For the past couple of days I have been working on a new WordPress plugin I am calling WordPress Google Form. This morning I received the approval for adding it to the WordPress plugin repository so I will be doing that over the next couple of days. I spent much of the last two days on an airplane so the plugin is currently in a state where I have it modified to work offline but I’ve done enough online testing that I am pretty confident I have something working.
My interest in Google Forms stems from the work I am doing on a site for our Middle School. We have a need to collect information in the form of Booster Club memberships and while there are a number of Membership type plugins, none of them really do what I want. Ultimately what we need is a spreadsheet of names, addresses, and phone numbers and Google Docs will work well for that. Putting a Google Form on the front end will allow us to capture the data online.
I thought integrating the Google Form with our WordPress site would be pretty simple, Google offers the ability to embed a form using an IFRAME. Unfortunately the ability to style the form is pretty limited and the Confirmation page even less so.
I have been using the Google Inline Spreadsheet Viewer plugin to display the data from our Google spreadsheets, I was somewhat surprised to find that there doesn’t seem to be anything similar for Google Forms.
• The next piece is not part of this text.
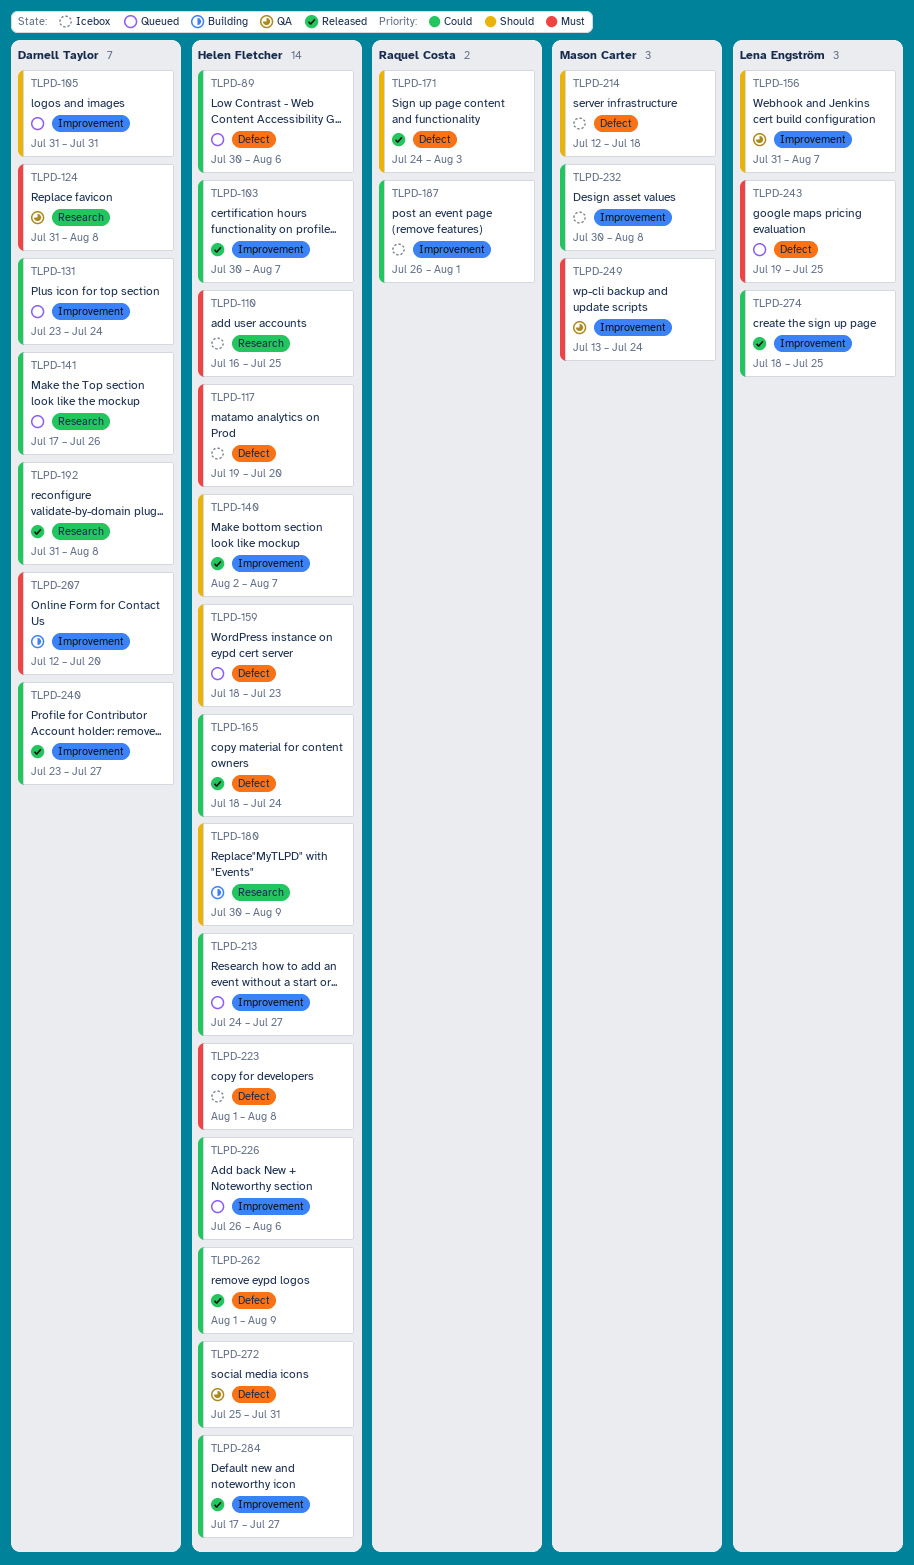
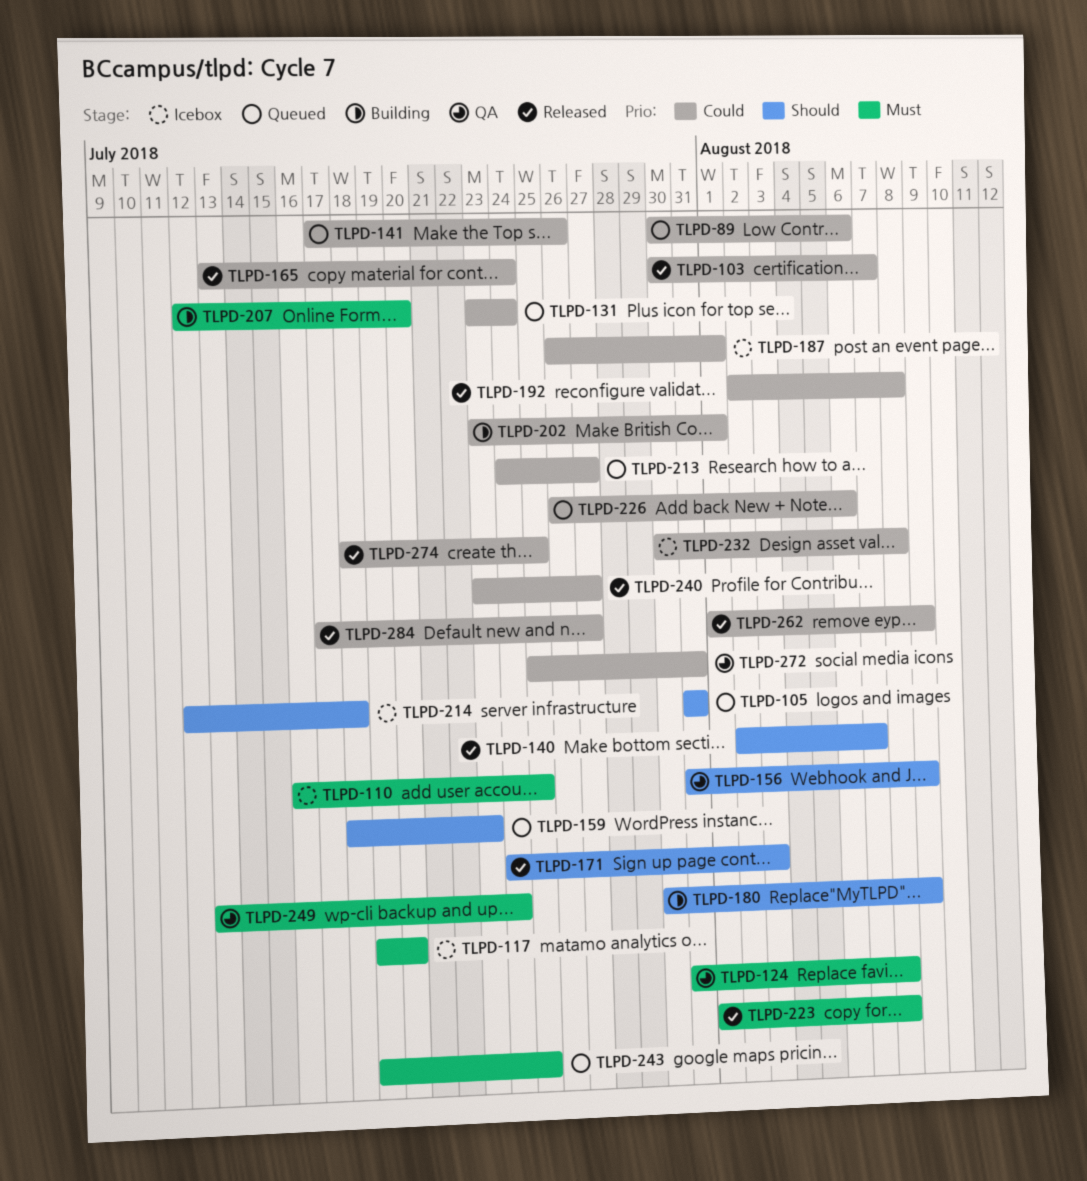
TLPD-156, due: Aug 7 -> Aug 9
TLPD-165, start: Jul 18 -> Jul 13
TLPD-192, start: Jul 31 -> Aug 2
TLPD-202: none -> present
TLPD-223, status: Icebox -> Released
So I decided to write one. Borrowing some ideas from the Google Inline Spreadsheet Viewer plugin, I have created a plugin that defines the shortcode gform. The gform shortcode takes a Google Forms URL and extracts the FORM body content, cleans it up, and outputs it for WordPress posts, pages, and widgets.
There are a number of attributes that can optionally control the output, the most significant is the confirmation page which can redirect to a page within the WordPress site instead of the default Google conformation page.
More details to follow soon and I hope to have an example up and running later today.